Dans ce contexte, le col de Bugarach (1200 mètres) se présente comme une
montagne renversée dont le sous-sol géologique (très riche) est appelé à
remonter à la surface terrestre à l’approche du 21 décembre. En plus de
profiter de la richesse énergétique du lieu, il appartient à chacun de choisir
son canal préféré – en fonction des nombreuses spécialités de Bugarach :
médecine chinoise, astrologie, spiritisme, néo-hippisme, etc. – pour entrer en
contact avec le monde qui vient.
Pour
ceux qui se piquent de géopolitique et qui veulent absolument entrevoir la fin
du monde sous la lumière des révélations, il vaut mieux se tourner du côté des
apocalypses iranienne et américaine. La première a entrepris de réinterpréter
le mythe de l’imam caché (mahdisme) pour en faire l’objet d’un endoctrinement
systématique. Ainsi, le Mahdi (le « bien guidé ») est convié à un
retour précipité afin de prendre en main le gouvernement spirituel du monde et
de préparer le Jugement dernier. Notons que cette version marketing de l’imam
caché a fait l’objet d’une publicité intensive à tel point qu’une majorité
d’iraniens se préparent à son retour imminent. Le phénomène est identique aux
États-Unis, quoique dans des proportions moins importantes, avec les chrétiens
sionistes qui s’inscrivent dans la filiation de John Nelson Darby. Selon une
interprétation littérale des prophéties bibliques, nous sommes entrés dans la
dernière phase, dite de « dispensation », qui doit se clôturer avec
le retour du peuple d’Israël en Terre Sainte, et la descente du Christ pour le
Jugement dernier. La fin de l’année 2012 marque, aussi bien pour les Mahdistes
que pour les Dispensationalistes, le terme d’une lutte universel entre le Bien
et le Mal. A chacun, donc, de choisir son camp.
Enfin,
pour ceux qui se sentent bien dans la modernité conquérante, il est toujours
possible de choisir l’apocalypse digitale que nous promet le projet WebBot. Il
en coûtera un peu d’argent, mais les multiples catastrophes annoncées – dont la
crise bancaire ! – finiront de nous persuader que non seulement nous
sommes dans la dernière ligne droite, mais que nous appartenons aussi à ces
« élus » qui voient bien plus
loin que les autres. Tout du moins jusqu’au 21 décembre… L’avantage avec le
numérique, c’est que les concepteurs du WebBot ont réussi à programmer tout le
répertoire lexical de la fin du monde pour en proposer une version
définitive : les Mayas, l’Atlantide, les Supérieurs Inconnus, les
religions orientales, l’énergie cosmique, l’alignement galactique, etc.

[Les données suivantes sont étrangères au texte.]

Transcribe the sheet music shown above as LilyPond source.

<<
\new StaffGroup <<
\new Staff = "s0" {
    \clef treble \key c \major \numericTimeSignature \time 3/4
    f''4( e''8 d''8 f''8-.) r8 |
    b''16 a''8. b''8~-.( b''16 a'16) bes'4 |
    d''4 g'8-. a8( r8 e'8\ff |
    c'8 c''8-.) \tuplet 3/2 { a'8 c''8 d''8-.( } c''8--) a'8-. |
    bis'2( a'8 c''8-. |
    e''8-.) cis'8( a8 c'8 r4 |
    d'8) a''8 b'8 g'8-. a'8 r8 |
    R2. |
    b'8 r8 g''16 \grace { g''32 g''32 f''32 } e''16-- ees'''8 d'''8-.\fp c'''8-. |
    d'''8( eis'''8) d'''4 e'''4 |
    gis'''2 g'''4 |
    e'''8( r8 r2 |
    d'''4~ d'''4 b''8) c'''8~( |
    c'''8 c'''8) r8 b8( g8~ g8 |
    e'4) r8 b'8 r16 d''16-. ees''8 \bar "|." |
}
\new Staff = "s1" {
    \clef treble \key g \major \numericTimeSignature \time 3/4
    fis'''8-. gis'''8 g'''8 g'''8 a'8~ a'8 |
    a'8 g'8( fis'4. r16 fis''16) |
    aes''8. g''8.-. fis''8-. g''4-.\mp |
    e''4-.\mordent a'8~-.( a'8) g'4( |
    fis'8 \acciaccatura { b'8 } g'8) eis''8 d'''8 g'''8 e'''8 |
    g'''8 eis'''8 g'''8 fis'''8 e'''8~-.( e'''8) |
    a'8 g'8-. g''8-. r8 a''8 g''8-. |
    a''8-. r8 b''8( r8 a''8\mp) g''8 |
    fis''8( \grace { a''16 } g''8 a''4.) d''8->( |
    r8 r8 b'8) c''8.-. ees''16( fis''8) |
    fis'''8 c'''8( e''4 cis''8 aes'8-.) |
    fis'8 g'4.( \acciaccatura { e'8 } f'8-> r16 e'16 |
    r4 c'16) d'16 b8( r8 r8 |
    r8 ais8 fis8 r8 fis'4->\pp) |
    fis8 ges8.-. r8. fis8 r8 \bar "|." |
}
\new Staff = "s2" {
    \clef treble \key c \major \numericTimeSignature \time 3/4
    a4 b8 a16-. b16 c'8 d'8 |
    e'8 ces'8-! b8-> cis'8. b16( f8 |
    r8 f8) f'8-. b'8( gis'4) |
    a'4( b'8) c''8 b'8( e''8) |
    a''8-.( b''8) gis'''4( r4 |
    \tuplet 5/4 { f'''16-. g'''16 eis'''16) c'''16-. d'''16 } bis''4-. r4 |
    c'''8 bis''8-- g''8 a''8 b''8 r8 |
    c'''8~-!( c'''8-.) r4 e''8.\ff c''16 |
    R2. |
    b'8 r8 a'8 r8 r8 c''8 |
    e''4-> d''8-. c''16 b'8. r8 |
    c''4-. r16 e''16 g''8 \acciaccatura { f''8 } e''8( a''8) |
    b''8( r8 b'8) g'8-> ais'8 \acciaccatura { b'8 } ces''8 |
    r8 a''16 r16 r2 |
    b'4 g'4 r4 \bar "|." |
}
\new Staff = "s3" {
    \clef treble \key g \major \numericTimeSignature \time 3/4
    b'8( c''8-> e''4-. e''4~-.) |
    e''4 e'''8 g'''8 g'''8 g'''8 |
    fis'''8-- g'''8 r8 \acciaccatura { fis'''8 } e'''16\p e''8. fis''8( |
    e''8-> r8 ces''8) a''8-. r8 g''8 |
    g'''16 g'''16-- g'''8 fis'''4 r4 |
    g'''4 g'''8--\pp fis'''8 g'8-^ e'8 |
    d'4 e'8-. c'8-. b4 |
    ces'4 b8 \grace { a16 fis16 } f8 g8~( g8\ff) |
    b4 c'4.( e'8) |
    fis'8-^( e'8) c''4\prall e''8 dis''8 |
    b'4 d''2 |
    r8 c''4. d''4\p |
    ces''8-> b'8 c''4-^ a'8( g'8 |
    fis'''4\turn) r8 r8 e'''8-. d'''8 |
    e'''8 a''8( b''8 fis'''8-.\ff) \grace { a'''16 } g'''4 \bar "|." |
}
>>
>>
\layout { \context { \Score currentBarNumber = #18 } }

Rassurez-vous : tout y est. Autrement dit, on en a pour son argent.
Enfin,
pour ceux qui craignent d’être encore là après le 21 décembre, nous leur
conseillerons juste de se préparer un café bien fort, éventuellement une ou
deux aspirines, et de reprendre la route jusqu’au 24 au soir, où nous attend
une autre fin du monde : la venue du père Noël.